Kami janji ketemuan lagi untuk memulai proses wawancara. Untuk memperkuat jawaban-jawaban saya, buku Pengakuan Eks Parasit Lajang saya baca kembali. Penelitian Mbak Meike ini berkaitan dengan teori resepsi pembaca. Dia memilih 6 responden 3 laki-laki dan 3 perempuan untuk digali lebih dalam pendapat masing-masing setelah membaca buku tersebut.
Mbak Meike mengajukan pertanyaan mulai dari hal-hal yang di luar teks dan lebih ke pribadi barulah memasuki teks itu sendiri. Wawancara secara garis besar ingin mengerucut kepada seberapa mendukungnya responden terhadap pemikiran Ayu Utami yang disampaikan dalam karyanya. Yang sudah pernah membaca buku ini, pasti paham bahwa Ayu Utami adalah salah satu penulis perempuan yang menolak dua sistem nilai yang ada di Indonesia, yaitu perkara keperawanan dan pernikahan, karena pertimbangan bahwa pernikahan adalah konstruksi yang akan membuat perempuan bergantung pada laki-laki.
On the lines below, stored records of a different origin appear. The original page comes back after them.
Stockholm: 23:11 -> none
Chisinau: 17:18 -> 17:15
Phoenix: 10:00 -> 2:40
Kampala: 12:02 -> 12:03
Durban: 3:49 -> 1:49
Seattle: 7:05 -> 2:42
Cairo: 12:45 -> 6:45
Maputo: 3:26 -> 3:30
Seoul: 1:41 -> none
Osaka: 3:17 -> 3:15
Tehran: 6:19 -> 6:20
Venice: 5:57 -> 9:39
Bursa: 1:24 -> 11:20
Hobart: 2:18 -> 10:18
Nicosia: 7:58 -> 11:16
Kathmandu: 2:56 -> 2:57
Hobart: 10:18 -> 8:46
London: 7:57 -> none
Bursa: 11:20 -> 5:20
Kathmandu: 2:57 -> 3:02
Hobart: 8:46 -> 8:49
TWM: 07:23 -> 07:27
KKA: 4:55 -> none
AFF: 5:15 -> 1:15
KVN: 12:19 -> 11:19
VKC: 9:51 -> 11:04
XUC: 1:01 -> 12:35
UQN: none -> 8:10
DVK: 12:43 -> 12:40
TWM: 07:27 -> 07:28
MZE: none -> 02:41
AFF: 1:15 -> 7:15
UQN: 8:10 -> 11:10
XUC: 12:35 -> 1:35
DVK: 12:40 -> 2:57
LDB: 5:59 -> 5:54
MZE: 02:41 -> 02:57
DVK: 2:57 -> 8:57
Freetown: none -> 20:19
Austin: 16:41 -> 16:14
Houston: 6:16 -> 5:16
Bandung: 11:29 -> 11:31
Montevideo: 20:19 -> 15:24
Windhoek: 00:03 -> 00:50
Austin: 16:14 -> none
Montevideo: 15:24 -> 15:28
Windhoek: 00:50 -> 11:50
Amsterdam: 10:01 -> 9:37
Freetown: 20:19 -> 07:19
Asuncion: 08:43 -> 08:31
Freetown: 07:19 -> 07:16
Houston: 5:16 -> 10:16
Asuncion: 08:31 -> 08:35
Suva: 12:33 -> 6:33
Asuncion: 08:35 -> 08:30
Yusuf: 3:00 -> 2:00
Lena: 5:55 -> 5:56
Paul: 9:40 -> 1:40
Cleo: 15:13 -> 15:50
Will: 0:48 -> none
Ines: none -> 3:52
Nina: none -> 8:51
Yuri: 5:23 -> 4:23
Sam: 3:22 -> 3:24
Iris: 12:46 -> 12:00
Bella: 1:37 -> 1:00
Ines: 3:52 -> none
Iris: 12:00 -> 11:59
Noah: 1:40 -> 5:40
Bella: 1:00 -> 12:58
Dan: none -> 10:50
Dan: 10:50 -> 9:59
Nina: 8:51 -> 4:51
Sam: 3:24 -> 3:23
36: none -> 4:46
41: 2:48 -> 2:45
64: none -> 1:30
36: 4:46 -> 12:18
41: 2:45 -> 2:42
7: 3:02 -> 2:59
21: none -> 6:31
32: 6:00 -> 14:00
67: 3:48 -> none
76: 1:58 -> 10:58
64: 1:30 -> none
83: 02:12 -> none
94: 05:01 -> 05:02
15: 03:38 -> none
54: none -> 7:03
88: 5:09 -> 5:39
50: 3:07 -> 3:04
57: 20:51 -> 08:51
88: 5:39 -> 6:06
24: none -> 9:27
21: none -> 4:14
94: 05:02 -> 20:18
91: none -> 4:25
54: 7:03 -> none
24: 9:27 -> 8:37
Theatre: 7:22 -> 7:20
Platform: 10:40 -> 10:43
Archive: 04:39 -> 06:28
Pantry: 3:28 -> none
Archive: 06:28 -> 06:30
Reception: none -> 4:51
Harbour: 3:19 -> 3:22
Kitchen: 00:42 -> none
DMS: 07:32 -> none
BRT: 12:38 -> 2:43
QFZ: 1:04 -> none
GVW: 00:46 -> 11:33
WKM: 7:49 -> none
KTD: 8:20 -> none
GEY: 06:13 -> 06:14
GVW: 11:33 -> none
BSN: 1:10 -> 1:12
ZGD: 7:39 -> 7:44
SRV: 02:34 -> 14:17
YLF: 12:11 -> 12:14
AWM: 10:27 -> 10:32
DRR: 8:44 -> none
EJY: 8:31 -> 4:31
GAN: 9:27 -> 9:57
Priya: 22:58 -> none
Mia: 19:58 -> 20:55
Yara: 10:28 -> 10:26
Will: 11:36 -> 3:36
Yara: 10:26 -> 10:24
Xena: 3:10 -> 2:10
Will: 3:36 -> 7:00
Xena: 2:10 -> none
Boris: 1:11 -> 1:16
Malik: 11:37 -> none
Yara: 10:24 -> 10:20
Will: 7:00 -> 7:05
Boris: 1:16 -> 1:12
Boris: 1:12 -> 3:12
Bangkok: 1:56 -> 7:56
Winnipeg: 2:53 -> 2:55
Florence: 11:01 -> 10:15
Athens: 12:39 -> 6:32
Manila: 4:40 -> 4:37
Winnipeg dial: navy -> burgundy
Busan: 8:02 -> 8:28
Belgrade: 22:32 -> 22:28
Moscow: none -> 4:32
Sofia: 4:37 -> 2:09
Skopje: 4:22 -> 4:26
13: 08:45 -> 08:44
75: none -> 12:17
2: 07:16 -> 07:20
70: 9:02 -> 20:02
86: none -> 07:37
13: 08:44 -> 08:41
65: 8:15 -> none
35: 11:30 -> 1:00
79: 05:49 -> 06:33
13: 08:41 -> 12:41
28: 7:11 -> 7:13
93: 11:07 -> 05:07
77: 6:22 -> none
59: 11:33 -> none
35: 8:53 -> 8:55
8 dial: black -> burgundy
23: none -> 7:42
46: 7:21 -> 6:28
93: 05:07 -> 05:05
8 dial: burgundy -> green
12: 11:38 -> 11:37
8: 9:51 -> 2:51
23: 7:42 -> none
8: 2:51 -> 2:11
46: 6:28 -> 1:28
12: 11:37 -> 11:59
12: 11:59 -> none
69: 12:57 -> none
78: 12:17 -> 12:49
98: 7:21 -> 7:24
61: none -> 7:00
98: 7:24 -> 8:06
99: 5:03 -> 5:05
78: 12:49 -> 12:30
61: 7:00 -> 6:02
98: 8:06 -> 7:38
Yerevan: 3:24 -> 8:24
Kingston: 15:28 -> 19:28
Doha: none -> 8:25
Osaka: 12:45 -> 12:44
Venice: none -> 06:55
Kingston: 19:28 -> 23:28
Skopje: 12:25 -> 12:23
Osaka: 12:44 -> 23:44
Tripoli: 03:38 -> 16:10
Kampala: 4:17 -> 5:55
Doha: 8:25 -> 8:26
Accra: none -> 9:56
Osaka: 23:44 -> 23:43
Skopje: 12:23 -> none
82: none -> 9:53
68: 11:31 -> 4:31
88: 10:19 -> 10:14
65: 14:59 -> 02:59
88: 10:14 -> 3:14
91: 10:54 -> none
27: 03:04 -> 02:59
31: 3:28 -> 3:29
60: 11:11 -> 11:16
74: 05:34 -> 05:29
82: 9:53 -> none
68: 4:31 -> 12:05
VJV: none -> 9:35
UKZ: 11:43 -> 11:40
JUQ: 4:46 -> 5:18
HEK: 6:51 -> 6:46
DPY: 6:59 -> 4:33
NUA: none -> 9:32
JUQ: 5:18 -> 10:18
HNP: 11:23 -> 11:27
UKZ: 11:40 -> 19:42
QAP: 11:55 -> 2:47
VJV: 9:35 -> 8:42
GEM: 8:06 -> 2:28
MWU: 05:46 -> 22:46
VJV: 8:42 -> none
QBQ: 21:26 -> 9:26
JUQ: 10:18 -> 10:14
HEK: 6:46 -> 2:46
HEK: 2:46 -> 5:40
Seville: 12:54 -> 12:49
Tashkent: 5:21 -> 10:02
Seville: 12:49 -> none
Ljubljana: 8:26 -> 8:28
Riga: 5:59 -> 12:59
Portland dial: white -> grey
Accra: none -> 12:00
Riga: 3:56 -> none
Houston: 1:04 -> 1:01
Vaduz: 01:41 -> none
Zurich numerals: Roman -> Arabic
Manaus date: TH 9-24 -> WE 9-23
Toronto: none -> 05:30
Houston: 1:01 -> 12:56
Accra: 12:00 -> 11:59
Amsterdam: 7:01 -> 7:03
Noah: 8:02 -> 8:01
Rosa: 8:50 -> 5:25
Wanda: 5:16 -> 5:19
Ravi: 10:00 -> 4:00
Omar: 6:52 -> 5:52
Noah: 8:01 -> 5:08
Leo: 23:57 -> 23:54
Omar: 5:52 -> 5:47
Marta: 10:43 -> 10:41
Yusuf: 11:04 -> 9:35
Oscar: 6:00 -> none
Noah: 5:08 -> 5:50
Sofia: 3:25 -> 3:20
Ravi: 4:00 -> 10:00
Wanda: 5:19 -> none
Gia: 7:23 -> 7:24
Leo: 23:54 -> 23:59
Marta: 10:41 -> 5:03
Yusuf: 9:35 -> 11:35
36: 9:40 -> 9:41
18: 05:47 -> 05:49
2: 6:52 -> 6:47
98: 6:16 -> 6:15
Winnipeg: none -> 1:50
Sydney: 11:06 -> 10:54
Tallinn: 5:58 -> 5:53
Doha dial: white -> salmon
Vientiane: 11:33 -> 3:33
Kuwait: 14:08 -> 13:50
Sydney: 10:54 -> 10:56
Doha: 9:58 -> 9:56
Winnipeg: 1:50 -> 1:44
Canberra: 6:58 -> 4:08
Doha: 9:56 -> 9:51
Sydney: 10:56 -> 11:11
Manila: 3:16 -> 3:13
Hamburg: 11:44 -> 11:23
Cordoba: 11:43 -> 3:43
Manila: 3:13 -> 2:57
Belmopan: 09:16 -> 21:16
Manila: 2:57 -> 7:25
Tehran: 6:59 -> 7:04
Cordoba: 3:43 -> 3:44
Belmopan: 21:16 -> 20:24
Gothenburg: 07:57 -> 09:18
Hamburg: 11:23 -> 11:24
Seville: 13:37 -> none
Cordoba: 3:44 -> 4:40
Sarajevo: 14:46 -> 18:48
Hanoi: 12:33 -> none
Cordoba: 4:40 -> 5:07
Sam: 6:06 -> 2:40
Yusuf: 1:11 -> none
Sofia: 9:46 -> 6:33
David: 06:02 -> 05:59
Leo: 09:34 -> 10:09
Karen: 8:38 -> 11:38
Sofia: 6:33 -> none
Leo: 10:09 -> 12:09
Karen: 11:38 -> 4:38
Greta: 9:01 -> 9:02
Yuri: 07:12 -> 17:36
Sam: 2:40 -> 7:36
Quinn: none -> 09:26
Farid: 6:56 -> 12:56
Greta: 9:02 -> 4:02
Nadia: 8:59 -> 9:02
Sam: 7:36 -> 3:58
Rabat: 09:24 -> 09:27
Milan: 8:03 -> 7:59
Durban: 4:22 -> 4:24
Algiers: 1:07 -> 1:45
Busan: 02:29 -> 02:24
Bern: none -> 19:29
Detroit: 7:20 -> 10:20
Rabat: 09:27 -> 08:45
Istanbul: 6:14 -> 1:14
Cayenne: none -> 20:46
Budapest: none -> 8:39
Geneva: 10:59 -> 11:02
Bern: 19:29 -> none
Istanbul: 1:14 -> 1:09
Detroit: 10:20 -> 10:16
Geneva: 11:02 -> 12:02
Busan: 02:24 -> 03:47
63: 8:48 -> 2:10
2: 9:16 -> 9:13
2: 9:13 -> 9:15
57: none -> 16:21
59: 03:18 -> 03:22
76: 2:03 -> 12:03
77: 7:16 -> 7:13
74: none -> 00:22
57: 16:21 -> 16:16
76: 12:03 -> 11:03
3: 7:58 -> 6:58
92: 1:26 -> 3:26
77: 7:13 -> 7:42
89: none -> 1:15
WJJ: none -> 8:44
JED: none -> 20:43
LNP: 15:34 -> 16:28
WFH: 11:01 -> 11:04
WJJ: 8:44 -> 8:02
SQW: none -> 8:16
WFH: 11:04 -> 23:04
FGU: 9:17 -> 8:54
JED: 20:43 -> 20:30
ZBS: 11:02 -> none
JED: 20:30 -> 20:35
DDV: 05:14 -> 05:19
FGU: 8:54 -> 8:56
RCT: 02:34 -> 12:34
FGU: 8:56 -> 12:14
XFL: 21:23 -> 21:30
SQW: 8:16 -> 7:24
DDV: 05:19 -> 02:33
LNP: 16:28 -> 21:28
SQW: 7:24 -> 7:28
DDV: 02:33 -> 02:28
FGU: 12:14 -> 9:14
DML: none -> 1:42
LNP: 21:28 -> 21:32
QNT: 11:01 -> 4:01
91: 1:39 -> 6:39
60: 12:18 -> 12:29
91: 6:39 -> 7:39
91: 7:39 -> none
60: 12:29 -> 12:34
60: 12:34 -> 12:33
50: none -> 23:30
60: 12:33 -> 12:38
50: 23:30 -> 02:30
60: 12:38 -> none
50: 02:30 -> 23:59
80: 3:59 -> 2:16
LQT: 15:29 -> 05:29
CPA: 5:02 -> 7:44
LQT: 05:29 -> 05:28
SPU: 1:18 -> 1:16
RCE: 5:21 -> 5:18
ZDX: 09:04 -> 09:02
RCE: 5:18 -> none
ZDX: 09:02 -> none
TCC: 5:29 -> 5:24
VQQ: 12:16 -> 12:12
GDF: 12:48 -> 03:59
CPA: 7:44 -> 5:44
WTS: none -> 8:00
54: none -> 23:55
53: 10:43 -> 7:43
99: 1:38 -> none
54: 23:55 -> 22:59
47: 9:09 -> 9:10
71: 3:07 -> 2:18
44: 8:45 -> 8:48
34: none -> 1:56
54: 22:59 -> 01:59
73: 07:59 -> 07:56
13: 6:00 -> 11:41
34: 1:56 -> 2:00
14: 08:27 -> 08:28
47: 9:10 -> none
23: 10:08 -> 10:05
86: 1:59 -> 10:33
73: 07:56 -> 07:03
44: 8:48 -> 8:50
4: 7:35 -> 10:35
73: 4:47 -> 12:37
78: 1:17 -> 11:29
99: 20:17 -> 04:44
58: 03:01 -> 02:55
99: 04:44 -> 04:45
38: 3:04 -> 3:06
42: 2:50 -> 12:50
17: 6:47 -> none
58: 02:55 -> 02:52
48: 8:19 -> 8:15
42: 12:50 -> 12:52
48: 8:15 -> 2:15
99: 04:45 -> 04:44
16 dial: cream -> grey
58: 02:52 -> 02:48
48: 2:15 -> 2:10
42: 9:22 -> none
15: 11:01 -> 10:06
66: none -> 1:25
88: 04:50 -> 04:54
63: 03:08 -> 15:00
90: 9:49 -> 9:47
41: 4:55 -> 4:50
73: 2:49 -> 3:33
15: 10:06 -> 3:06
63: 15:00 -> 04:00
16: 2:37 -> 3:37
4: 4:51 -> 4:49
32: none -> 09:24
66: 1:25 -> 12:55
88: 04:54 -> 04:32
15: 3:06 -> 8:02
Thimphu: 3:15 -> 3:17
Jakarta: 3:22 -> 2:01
Dalam hal ini, saya tidak terganggu dengan apa pun yang ada dalam pemikiran Ayu Utami. Bukankah orang bebas untuk memilih? Saya bukan orang yang anti dengan pernikahan, meski saya belum menikah. Saya sama sekali tidak punya alasan untuk punya pandangan ekstrem negatif terhadap pernikahan yang jelas-jelas bukan bentukan kultur tertentu. Pernikahan dalam pandangan agama Ayu Utami yang Katolik dan saya yang masih berislam adalah kurang lebih sama. Mengikat dua manusia ke dalam satu pertalian suci. Dengan menikah maka seseorang akan setia pada satu pasangan (jika dia tidak tergoda untuk poligami maupun poliandri). Teman-teman saya yang menikah tidak pernah mengeluhkan dirinya diperlakukan seperti golongan kelas dua oleh suaminya. Bahkan tidak jarang saya mendengar suami mereka tidak malu untuk mencuci baju, menyetrika, mengasuh anak, dan sebagainya di saat sang istri bekerja.
Mungkin perkara keperawanan itulah yang saya sepakat dengan dia. Keperawanan yang ditandai dengan utuhnya selaput dara, bagi sebagian masyarakat kita merupakan jaminan bahwa perempuan itu masih suci. Jika segel bawaan lahir itu robek, maka Anda otomatis dianggap pezina. Itu bagi masyarakat yang kurang banyak membaca referensi bahwa robeknya selaput dara tidak selalu ditandai dengan darah. Dan juga, selaput dara benar-benar benda tipis yang bisa robek dengan banyak cara, bahkan olahraga sekalipun. Atau mungkin naik motor juga seperti saya. Ada pula selaput dara yang baru robek ketika si perempuan akan melahirkan. Ya, saya tidak begitu ambil pusing dengan keperawanan seperti saya tidak pedulinya seorang lelaki masih perjaka atau tidak. Apa gunanya perjaka jika suka memukuli perempuan?
Toh pada akhirnya Ayu memilih menikah secara agama, masuk ke dalam sebuah konstruksi yang selama berpuluh-puluh tahun dia tentang dengan alasan menuntut kesetaraan gender, sebuah level yang mungkin sebelum menikah jarang ia lihat. Atau sebenarnya mau setara seperti apa sih sebenarnya perempuan dan lelaki itu? Apakah masing-masing feminis punya pencapaian yang sama mengenai kesetaraan gender? Ah sudahlah, tidak penting dibahas.
Bagi saya, pernikahan itu bukan sebuah kekalahan di pihak Ayu karena dia hanya punya pandangan berbeda dari masyarakat kebanyakan. Pada dasarnya Tuhan tidak pernah membedakan umatnya dari jenis kelamin, melainkan ibadahnya selama hidup kan? Buat saya, cukup itu dan mari menjalankan tugas di muka bumi ini seperti seharusnya dan sesuai porsinya masing-masing.
Buat Mbak Meike, semoga tesisnya selesai sesuai target dan semoga sukses!